▶ Extrait du texte
- - - -
Venba bénéficie d’un traitement graphique particulier. Tout en 2D, doté de designs vraiment charmants et d’une palette de couleurs ensoleillée, le jeu parvient à installer une atmosphère et une ambiance avec peu de moyens, autant par son style que dans la représentation d’une culture indienne omniprésente, que ce soit dans certaines références ou dans les choix musicaux. Venba transpire l’amour pour cette culture. Mais c’est surtout pour ses quelques phases de gameplay que le jeu se distingue. Chaque chapitre, chaque étape importante sera ponctuée par une recette de cuisine pour créer un plat typique indien (ne jouez pas si vous avez faim).
Car Venba parle de transmission culturelle et de l’importance de garder une trace de ses racines même dans un pays étranger, et ce en passant par la cuisine: que ce soit les odeurs, les souvenirs ou le goût, la cuisine au sein d’une famille a toujours une saveur particulière sur la mémoire. Ici, le gameplay sera mélangé avec des micro-énigmes: Venba a récupéré un livre de recettes de sa mère, mais assez dégradé. Ce sera alors au joueur de déchiffrer la recette grâce aux dessins, à la logique et parfois aux dialogues de Venba afin de créer la recette correctement, souvent en faisant attention à l’ordre dans lequel on place les ingrédients.
Rien de réellement compliqué puisque le jeu multiplie les aides. Ce n’est pas vraiment un jeu à challenge, l’important réside dans l’histoire et dans ce que ça raconte. Et ça fonctionne: on se surprend à enchaîner les chapitres pour connaître la prochaine étape et tenter de raccorder les éléments pour voir ce qui a changé entre les différentes époques. Le jeu est très court (comptez entre 1h30 et 2h) et n’a pas vraiment de notion de rejouabilité, mais la sincérité de la narration et de ses thématiques font que l’on passe un bon moment.
Venba / Développé par Visai Studios / Sortie le 31 juillet 2023 / Disponible sur Switch, PS5, PC, Xbox / Prix: 15 euros
[#comics] - Aquaman: Andromeda
Parmi les œuvres plus classiques chez DC Comics se trouve un label nommé Black Label. On y trouve des oeuvres généralement courtes, des mini-séries portés sur des personnages de l’écurie avec bien plus de liberté que la partie mainstream, généralement cantonné à suivre une continuité. J’ai déjà évoqué par le passé des oeuvres comme Catwoman: Lonely City et ça tombe bien: l’éditeur français Urban continue la publication de ces oeuvres avec cette fois-ci un livre consacré à Aquaman.
- - - -
▶ Données fournies
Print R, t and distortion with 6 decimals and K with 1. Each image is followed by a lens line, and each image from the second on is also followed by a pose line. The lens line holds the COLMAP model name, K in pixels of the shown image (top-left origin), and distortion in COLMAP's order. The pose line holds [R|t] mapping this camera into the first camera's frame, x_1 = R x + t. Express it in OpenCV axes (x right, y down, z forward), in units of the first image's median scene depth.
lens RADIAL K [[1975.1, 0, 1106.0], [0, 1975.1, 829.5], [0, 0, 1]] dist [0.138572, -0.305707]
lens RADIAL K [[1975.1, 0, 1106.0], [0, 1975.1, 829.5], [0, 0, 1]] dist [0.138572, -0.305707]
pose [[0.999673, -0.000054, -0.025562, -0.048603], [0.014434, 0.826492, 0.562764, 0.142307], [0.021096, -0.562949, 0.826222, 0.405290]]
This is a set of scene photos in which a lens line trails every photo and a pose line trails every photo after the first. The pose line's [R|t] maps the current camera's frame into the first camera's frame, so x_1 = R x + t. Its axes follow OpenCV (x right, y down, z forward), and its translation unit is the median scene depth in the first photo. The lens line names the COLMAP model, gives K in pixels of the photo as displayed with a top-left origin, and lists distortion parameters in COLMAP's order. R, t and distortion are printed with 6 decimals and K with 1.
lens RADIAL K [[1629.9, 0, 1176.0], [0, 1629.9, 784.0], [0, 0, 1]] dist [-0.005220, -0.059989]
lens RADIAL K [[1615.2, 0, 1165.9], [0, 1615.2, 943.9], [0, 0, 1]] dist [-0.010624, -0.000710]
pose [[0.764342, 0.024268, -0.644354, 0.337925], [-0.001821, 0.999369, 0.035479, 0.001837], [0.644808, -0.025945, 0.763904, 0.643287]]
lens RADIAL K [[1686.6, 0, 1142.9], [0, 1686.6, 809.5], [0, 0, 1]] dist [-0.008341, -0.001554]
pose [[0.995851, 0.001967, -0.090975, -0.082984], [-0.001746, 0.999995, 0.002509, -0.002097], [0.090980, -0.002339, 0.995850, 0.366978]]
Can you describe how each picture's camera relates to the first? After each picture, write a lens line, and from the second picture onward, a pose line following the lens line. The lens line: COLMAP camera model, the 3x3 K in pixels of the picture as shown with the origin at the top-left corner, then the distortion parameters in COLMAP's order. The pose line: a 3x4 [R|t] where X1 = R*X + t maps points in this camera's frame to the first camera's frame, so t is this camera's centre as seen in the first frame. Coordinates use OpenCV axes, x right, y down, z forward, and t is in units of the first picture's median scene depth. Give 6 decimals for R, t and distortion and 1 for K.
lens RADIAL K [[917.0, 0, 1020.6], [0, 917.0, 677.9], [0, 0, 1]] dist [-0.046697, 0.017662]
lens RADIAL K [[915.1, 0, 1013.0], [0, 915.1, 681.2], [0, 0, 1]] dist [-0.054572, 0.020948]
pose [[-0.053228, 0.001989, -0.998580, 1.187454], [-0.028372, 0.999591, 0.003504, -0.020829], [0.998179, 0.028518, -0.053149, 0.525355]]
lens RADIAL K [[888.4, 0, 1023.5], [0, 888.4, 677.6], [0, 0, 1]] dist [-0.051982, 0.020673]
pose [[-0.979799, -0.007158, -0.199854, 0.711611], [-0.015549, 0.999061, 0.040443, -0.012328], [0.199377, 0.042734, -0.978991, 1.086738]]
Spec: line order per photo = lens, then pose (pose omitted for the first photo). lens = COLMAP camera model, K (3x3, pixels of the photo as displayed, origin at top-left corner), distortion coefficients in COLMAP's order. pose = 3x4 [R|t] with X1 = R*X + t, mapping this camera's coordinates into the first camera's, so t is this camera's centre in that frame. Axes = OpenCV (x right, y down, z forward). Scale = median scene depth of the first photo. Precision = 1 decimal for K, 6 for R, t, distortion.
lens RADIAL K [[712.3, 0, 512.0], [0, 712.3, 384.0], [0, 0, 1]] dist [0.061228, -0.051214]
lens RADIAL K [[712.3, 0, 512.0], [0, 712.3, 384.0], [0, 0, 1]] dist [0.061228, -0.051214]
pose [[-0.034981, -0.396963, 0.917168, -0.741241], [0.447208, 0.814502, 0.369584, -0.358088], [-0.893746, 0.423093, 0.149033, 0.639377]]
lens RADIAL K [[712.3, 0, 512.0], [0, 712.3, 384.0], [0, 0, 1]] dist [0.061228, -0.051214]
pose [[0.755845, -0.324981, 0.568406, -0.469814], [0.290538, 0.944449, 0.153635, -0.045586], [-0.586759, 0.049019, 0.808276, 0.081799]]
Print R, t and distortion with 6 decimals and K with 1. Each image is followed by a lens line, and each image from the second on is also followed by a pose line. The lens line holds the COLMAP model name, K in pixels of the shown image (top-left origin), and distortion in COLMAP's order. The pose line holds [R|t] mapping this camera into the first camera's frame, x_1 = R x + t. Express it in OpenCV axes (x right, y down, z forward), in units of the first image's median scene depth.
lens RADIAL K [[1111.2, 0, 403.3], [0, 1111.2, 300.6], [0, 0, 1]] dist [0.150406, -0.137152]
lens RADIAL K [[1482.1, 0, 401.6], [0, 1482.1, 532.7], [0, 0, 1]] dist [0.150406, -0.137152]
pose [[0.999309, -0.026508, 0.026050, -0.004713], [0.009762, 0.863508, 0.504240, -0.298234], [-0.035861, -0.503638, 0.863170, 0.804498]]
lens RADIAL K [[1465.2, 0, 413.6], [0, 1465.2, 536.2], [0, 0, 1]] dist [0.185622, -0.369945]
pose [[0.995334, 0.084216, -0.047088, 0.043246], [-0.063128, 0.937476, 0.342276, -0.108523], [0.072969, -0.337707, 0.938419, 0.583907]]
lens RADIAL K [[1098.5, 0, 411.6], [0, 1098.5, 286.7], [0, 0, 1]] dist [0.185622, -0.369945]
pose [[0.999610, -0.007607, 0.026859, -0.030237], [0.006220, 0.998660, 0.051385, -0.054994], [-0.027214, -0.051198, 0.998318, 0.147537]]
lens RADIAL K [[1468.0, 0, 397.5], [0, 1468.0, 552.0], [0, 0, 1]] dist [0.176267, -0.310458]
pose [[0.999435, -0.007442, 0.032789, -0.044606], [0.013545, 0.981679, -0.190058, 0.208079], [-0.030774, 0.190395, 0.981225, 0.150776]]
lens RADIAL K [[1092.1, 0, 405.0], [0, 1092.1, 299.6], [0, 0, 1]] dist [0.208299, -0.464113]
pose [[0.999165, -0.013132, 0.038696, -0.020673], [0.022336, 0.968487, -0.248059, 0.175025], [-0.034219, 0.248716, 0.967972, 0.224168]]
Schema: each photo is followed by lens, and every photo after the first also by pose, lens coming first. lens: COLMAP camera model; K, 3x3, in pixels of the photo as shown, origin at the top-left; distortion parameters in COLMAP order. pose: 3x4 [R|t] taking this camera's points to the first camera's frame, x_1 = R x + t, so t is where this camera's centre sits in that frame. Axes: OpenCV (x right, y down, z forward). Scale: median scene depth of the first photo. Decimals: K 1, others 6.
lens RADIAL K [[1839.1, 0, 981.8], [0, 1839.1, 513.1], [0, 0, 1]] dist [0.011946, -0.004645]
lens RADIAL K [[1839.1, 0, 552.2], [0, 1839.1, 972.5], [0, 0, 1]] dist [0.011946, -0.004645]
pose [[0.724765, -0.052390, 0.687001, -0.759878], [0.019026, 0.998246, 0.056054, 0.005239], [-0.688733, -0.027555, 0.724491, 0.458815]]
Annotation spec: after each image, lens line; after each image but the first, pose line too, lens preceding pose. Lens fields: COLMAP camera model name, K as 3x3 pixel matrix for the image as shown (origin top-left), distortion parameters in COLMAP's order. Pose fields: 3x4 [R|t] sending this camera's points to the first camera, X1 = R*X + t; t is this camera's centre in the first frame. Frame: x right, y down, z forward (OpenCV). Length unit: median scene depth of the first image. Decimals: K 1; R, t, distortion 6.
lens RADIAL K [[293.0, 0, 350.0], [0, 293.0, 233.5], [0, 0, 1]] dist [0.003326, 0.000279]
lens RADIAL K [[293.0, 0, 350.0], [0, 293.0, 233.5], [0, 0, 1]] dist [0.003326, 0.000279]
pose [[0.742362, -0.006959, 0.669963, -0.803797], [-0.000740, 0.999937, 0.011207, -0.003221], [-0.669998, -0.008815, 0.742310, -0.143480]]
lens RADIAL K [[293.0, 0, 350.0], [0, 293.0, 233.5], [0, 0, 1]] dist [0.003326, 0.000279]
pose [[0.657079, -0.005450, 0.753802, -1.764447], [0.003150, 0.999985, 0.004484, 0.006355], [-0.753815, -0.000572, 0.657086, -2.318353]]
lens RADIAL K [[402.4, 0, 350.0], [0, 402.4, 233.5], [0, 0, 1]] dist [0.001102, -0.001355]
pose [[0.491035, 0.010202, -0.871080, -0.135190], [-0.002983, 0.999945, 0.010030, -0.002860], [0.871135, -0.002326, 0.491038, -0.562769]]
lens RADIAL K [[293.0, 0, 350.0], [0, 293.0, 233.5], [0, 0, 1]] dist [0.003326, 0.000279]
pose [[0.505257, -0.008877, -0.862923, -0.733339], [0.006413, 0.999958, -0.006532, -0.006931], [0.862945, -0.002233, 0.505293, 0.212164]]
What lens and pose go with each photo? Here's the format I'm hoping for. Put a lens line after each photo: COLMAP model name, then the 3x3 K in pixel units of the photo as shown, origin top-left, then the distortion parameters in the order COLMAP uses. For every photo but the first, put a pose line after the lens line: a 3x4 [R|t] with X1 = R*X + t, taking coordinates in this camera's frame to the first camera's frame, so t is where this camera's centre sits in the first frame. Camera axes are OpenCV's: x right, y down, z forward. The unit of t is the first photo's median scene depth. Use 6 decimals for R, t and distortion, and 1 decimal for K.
- - - -
▶ Consigne
Reproduisez à l'identique le passage de l'extrait qui va de « Venba / Développé » à « consacré à Aquaman. » inclus. Les lignes ci-dessus n'ont aucun lien avec l'extrait.

▶ Résultat
Venba / Développé par Visai Studios / Sortie le 31 juillet 2023 / Disponible sur Switch, PS5, PC, Xbox / Prix: 15 euros
[#comics] - Aquaman: Andromeda
Parmi les œuvres plus classiques chez DC Comics se trouve un label nommé Black Label. On y trouve des oeuvres généralement courtes, des mini-séries portés sur des personnages de l’écurie avec bien plus de liberté que la partie mainstream, généralement cantonné à suivre une continuité. J’ai déjà évoqué par le passé des oeuvres comme Catwoman: Lonely City et ça tombe bien: l’éditeur français Urban continue la publication de ces oeuvres avec cette fois-ci un livre consacré à Aquaman.